Arbeitsanweisungen:
1) Gib den Artikel über die Kassenbeiträge zwischen „Etwa 20 Millionen“ und „variable Zusatzbeiträge erheben.“, beide eingeschlossen, erneut wieder und aktualisiere darin „Bundestag“ zu „Parlament“.
2) Führe den Artikel über die Senkung der Krankenkassenbeiträge nach seinem letzten Satz weiter.

Seitentext:
..........

Niedrigere Beiträge für 20 Millionen Krankenversicherte

Bundestag debattiert über Reform der Kassenfinanzen

Etwa 20 Millionen der etwa 50 Millionen Mitglieder in der gesetzlichen Krankenversicherung können im nächsten Jahr mit einer Senkung ihres Kassenbeitrags rechnen.

by xity deutschland 2014-05-09T11:45:12+0200

Niedrigere Beiträge für 20 Millionen Krankenversicherte (© 2014 AFP)

Berlin - Bundesgesundheitsminister Hermann Gröhe (CDU) sagte im Bundestag, 2015 könnten diese Versicherten davon profitieren, dass ihre Kassen zunächst mit einem niedrigeren Beitrag auskommen. Nach dem im Bundestag in erster Lesung diskutierten Gesetzentwurf soll im nächsten Jahr der Beitragssatz von jetzt 15,5 auf 14,6 Prozent sinken; statt des bisherigen Sonderbeitrags von 0,9 Prozent können die Kassen künftig variable Zusatzbeiträge erheben.

Arbeitnehmer und Arbeitgeber zahlen dem Gesetzentwurf zufolge jeweils die Hälfte, wobei der Arbeitgeberanteil bei 7,3 Prozent festgeschrieben ist. Der bisherige Sonderbeitrag von 0,9 Prozent, den Arbeitnehmer bislang allein zahlen, wird gestrichen. Dafür können die Kassen von ihren Mitgliedern künftig einen einkommensabhängigen Zusatzbeitrag erheben, dessen Höhe sie selbst festlegen. Die Arbeitgeber beteiligen sich auch daran nicht.

..........

Dateneinträge:
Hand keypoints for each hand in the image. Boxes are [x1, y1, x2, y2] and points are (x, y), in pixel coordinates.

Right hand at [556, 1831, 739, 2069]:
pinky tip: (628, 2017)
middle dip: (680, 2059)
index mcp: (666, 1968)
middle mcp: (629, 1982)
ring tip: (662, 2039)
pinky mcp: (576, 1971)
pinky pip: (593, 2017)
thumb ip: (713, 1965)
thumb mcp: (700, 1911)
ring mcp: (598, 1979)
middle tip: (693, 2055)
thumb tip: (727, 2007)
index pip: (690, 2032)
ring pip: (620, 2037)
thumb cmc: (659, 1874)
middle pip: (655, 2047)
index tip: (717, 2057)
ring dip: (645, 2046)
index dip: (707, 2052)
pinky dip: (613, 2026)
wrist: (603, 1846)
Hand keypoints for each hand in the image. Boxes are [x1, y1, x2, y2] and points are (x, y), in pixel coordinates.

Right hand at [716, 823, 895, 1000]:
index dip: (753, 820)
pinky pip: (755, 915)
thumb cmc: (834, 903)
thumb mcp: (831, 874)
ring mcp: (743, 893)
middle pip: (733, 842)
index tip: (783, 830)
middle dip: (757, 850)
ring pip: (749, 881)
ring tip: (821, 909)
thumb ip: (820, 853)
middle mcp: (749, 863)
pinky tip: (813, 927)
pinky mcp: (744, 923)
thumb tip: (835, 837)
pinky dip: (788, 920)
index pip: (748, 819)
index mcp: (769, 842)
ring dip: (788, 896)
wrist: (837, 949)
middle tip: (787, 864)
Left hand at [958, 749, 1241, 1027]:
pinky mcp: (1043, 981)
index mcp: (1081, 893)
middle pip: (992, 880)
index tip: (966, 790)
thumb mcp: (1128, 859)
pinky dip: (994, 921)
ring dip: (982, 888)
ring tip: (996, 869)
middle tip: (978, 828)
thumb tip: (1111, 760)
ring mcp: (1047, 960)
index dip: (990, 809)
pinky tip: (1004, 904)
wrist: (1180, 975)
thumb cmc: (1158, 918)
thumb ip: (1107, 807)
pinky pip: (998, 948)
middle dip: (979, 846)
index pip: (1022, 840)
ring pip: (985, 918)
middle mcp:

..........

Gelöste Aufgaben:
1)
Etwa 20 Millionen der etwa 50 Millionen Mitglieder in der gesetzlichen Krankenversicherung können im nächsten Jahr mit einer Senkung ihres Kassenbeitrags rechnen.

by xity deutschland 2014-05-09T11:45:12+0200

Niedrigere Beiträge für 20 Millionen Krankenversicherte (© 2014 AFP)

Berlin - Bundesgesundheitsminister Hermann Gröhe (CDU) sagte im Parlament, 2015 könnten diese Versicherten davon profitieren, dass ihre Kassen zunächst mit einem niedrigeren Beitrag auskommen. Nach dem im Parlament in erster Lesung diskutierten Gesetzentwurf soll im nächsten Jahr der Beitragssatz von jetzt 15,5 auf 14,6 Prozent sinken; statt des bisherigen Sonderbeitrags von 0,9 Prozent können die Kassen künftig variable Zusatzbeiträge erheben.

2)
Der Linken-Gesundheitspolitiker Harald Weinberg nannte die Prognose zur Entlastung der gesetzlich Versicherten "verhältnismäßig fragwürdig". Erst sieben Kassen hätten entsprechende Pläne angekündigt, darunter die Techniker Krankenkasse (TK) als einzige große. Zusammen gehören diesen sieben Kassen laut Weinberg nur rund zwölf Millionen Versicherte an. Da die TK im Gegenzug auf die bisher üblichen Bonuszahlungen verzichte, sei es für deren Versicherte ein "Nullsummenspiel". Für wie viele Versicherten der Beitrag im kommenden Jahr womöglich steige, sage die Bundesregierung nicht, fügte Weinberg hinzu.

Der Linken-Politiker kritisierte ebenso wie die Grünen-Gesundheitsexpertin Maria Klein-Schmeink das Einfrieren des Arbeitgeberbeitrags. "Wir wollen zurück zur paritätischen Finanzierung", sagte Weinberg. Seit dem Ausstieg aus der Parität vor neun Jahren hätten die Arbeitnehmer bisher zwischen 80 und 90 Milliarden Euro mehr in die Krankenversicherung eingezahlt. Das sei "völlig inakzeptabel", so Weinberg.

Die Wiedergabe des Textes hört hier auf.